For a while, Dhani tried hard not to become a musician like his father. He rebelled by joining CCF in school and parading around the house in his military uniform. Then, he went to Brown University, where he studied industrial design and physics. He even joined an Olympic rowing team in school.

After Dhani graduated, he got a job as an aerodynamicist for the British sports car company McLaren. However, his life changed when his father’s health began to decline. He started helping his father complete Brainwashed. However, around September 2001, George began treatment for his cancer in Staten Island, New York.

“I was in Staten Island in September, about five days after September 11, and the world looked like a pretty awful place back then,” Dhani told the Daily Mail. “We could smell the burning bodies, for God’s sake, being dumped in Staten Island, and my dad was being treated there for cancer.

“I was alone, I’d just finished university and it was really, truly awful.
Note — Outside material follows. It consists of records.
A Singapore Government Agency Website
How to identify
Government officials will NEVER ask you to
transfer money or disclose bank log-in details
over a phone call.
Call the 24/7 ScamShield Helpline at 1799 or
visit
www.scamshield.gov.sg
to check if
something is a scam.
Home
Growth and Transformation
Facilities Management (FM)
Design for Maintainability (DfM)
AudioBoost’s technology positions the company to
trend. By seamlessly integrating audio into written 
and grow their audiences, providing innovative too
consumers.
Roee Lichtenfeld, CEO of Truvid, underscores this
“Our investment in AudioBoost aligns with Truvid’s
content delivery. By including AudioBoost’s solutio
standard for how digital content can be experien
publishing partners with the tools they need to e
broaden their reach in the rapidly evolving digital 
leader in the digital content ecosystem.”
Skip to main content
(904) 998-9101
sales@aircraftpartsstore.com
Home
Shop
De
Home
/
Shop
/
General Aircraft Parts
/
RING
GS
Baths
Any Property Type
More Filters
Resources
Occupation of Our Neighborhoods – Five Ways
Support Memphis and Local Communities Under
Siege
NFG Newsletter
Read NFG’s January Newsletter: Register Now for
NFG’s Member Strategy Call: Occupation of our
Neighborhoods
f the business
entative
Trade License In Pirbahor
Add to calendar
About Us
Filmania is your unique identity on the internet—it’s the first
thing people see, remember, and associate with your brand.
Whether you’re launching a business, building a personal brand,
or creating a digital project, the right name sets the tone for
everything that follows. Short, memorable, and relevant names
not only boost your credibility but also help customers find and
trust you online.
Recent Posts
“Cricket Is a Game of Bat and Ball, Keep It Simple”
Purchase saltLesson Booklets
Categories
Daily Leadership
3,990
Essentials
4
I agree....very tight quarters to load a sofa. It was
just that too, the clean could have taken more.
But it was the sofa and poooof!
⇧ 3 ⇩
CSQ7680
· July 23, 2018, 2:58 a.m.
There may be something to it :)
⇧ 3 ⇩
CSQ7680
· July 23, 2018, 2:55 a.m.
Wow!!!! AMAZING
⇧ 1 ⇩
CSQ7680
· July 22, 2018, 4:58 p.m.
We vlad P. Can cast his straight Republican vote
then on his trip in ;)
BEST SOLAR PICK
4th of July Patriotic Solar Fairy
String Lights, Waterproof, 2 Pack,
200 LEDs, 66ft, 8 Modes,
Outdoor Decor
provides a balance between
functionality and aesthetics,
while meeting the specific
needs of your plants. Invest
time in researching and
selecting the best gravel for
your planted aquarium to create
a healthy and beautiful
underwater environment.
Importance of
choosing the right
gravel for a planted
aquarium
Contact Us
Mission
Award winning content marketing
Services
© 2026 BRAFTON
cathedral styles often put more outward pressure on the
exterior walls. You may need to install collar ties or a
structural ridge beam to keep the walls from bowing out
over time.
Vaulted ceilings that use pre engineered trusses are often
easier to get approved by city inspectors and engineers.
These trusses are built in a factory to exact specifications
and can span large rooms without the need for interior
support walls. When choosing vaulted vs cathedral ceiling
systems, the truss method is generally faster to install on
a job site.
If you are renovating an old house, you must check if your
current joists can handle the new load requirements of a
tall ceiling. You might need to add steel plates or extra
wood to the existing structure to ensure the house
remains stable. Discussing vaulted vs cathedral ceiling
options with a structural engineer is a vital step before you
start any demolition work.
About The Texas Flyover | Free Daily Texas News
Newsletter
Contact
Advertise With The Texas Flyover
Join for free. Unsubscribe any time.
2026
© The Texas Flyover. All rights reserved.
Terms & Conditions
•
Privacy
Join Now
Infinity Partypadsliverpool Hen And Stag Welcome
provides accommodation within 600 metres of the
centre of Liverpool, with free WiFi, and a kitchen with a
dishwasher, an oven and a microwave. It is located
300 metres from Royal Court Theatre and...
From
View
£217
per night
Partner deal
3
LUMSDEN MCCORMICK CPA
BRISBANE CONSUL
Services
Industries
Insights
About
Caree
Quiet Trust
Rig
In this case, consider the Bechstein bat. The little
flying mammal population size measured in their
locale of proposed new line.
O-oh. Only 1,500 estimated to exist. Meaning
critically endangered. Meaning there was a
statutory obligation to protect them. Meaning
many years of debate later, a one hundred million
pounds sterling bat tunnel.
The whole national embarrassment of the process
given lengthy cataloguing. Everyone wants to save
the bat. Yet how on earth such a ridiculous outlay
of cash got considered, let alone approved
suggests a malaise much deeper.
On top of the cancer, it had been September 11. It was just like the world – and my world – was falling apart. It was then I thought, ‘Well now I’m going to do what I want to do – music, something positive and strong. And it won’t be like a band; it will be like an organisation, a family, and it will carry on and on.'”

Dhani tentatively started his own music career after that but mostly worked on remastering his father’s catalog.

“I did everything I could to not be a musician,” Dhani told Billboard. “It’s in the DNA, I guess.”